LVM self-calibration

I read and commented on some documents today related to the calibration of the Local Volume Mapper part of the SDSS-V family of projects. The project is an intensity-mapping project to observe the interstellar medium in the Milky Way and nearby galaxies, using one spectrograph but many different telescopes (with different apertures). It's clever! The question is: Does this project need calibration telescopes in addition to the science telescope? My position is that they don't. Well, calibration telescopes might be very useful for debugging things and understanding things! But at the end of the day, calibration will be self-calibration I bet. I'm offering very good odds.
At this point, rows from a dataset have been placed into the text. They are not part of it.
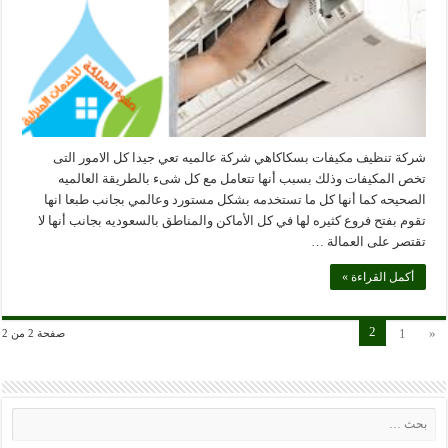
شركة تنظيف مكيفات بسكاكاهي شركة عالميه تعي جيدا كل الامور التى
تخص المكيفات وذلك بسبب أنها تتعامل مع كل شىء بالطريقة العالميه
الصحيحه كما أنها كل ما تستخدمه بشكل مستورد وعالمي بجانب طبعا انها
تقوم بفتح فروع كثيره لها في كل الأماكن والمناطق بالسعوديه بجانب أنها لا
تقتصر على العمالة …
أكمل القراءة »
2
1
«
صفحة 2 من 2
One point is the following: When you have an imager or a spectrographic imager, you have to calibrate so that every exposure has calibration consistent with every other exposure, and every pixel has calibration consistent with every other pixel. Good! Now imagine you introduce a calibration telescope. Now you have to do the same for the calibration system, and you have to understand the cross-calibration between the systems (science and calibration). So it greatly increases the difficulty of the task, introduces new variables, and (usually) reduces precision of the final results. The self-consistency of the science data (provided that it is properly taken) is always the strongest constraint on calibration. See, for example, Planck, WMAP, SDSS, PanSTARRS, and so on.

2020-02-15

a survey to support EPRV target selection

In a very low research day, Megan Bedell (Flatiron) and I discussed proposals for inter-disciplinary and inter-group spectroscopic surveys of very bright stars. These would give general information about abundances, binarity, activity, variability, and suitability for further study (by, say, extreme precision radial-velocity projects). She has been thinking about target selection, and we discussed ways to make it very very simple. My position (as my loyal reader knows) is that it is better to be simple and somewhat inefficient than it is to be complex and very efficient. For legacy value, anyway, which is the whole point of a survey like this.

2020-02-14

Is the snail two snails?

Friday mornings in NYC usually start with a free-form meeting on the 11th floor of Flatiron. Today Spergel, Johnston, Gandhi, and Price-Whelan were all at the table. We began by discussing some of the accomplishments that have set the tone and agenda of the data-group and dynamics-group activities at Flatiron. Then we started to discuss what I call The Snail: The phase spiral found by Antoja in the ESA Gaia DR2 data. As my loyal reader knows, we are trying to use it to infer the dynamical properties of the Milky Way disk. And we would also like to use it to infer things about events in the recent past of the Milky Way. We discussed the possibility (suggested by the observations) that The Snail is not just one event but really two. It looks different when you look at stars with different angular momenta (different guiding centers, and hence different histories in their orbits around the Milky Way). In general the question is: Do Snails created in simulated galaxies look anything like the Snail we have?

2020-02-13

EURion

It was a fun morning with Zach Martin (NYU) and Teresa Huang (NYU), talking adversarial attacks against astronomical machine-learning methods. In this context I mentioned the EURion. I said that money can't be photocopied. They didn't believe me. Am I a conspiracy theorist? Yes! But I'm right on this one. We went to the photocopier room and demonstrated the awesome that is secret agreements between electrostatic hardware companies and Western governments. But then Martin said “They went through all that trouble to stop what? Who photocopies money? What kind of a stupid scam is that?”